#### Exercise objective
Print, in exact form, the lines below from the one containing "574 149 10.55" through the one containing "194 456 1.59", and omit all others.

#### Data for review
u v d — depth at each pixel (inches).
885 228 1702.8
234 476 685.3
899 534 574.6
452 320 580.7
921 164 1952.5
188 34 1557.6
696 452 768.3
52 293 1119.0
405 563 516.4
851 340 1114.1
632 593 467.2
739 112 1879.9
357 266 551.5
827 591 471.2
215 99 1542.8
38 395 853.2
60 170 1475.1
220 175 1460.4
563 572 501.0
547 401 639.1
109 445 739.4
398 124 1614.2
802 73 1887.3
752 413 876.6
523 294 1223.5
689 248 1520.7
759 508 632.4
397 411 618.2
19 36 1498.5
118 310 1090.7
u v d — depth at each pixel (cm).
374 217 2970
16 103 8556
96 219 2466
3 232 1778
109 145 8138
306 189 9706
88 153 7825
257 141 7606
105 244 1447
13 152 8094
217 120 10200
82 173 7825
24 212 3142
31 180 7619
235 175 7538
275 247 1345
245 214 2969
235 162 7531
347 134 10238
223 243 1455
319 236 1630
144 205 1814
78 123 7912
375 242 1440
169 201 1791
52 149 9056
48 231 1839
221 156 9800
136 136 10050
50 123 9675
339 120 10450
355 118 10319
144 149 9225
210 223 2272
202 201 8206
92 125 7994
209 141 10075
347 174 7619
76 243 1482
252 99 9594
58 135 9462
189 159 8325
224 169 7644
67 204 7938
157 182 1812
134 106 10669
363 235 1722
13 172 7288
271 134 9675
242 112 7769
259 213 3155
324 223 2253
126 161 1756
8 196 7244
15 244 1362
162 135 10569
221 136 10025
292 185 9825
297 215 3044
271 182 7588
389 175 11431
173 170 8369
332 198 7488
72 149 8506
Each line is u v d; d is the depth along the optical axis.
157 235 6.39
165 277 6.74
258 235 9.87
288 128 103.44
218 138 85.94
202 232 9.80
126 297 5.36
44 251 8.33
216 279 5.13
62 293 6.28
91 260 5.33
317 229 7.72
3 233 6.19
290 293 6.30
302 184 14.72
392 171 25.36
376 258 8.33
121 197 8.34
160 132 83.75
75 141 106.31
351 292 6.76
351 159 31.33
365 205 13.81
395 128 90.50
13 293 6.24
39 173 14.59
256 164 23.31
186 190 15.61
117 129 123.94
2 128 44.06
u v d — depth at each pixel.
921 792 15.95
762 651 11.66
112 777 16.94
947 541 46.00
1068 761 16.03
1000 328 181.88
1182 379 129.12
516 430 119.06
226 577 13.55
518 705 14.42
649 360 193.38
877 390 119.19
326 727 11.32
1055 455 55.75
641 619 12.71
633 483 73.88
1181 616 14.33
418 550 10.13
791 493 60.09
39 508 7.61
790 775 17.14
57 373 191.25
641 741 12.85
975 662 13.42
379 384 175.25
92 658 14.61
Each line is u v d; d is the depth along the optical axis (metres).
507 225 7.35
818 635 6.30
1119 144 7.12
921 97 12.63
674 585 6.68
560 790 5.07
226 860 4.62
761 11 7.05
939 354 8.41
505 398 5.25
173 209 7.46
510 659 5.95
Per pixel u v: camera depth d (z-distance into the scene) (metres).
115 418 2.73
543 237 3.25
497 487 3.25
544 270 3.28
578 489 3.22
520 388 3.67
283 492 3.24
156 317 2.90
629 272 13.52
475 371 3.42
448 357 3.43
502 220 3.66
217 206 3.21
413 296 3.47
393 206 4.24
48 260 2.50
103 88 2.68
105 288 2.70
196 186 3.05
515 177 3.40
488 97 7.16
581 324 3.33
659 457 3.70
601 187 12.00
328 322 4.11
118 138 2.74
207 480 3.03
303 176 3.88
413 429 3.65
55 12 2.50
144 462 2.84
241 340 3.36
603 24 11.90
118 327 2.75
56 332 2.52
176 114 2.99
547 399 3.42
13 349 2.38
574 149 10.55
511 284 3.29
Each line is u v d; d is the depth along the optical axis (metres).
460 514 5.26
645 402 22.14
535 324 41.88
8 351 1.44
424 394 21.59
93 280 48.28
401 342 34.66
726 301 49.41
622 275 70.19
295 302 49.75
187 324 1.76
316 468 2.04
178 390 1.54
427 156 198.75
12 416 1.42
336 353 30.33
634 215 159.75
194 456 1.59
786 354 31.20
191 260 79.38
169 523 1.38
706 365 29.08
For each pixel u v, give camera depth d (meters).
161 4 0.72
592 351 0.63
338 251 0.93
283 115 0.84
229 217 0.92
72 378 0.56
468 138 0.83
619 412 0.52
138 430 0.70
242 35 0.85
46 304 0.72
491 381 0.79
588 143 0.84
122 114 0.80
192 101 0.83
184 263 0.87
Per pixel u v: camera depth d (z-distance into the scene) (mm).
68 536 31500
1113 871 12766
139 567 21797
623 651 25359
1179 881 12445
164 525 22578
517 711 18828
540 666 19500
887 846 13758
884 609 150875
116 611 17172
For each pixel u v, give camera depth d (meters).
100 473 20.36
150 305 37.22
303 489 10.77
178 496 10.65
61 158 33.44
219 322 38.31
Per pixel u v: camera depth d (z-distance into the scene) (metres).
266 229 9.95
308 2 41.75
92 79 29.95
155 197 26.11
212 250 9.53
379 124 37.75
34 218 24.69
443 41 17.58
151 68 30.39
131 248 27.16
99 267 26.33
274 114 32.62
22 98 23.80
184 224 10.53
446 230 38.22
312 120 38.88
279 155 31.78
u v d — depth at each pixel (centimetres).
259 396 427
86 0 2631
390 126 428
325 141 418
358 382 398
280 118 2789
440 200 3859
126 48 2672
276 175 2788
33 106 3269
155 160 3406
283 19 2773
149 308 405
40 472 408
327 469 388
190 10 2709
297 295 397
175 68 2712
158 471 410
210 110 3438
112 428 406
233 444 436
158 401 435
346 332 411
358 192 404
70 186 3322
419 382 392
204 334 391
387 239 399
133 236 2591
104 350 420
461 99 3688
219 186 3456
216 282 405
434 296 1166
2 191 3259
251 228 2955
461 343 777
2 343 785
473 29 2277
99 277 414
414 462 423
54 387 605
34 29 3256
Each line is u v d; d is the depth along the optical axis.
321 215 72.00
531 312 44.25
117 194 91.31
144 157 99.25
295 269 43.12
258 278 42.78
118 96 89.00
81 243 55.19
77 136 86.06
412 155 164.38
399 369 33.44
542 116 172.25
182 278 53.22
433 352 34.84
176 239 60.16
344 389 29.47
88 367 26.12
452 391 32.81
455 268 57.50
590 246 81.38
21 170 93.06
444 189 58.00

#### Task response
574 149 10.55
511 284 3.29
Each line is u v d; d is the depth along the optical axis (metres).
460 514 5.26
645 402 22.14
535 324 41.88
8 351 1.44
424 394 21.59
93 280 48.28
401 342 34.66
726 301 49.41
622 275 70.19
295 302 49.75
187 324 1.76
316 468 2.04
178 390 1.54
427 156 198.75
12 416 1.42
336 353 30.33
634 215 159.75
194 456 1.59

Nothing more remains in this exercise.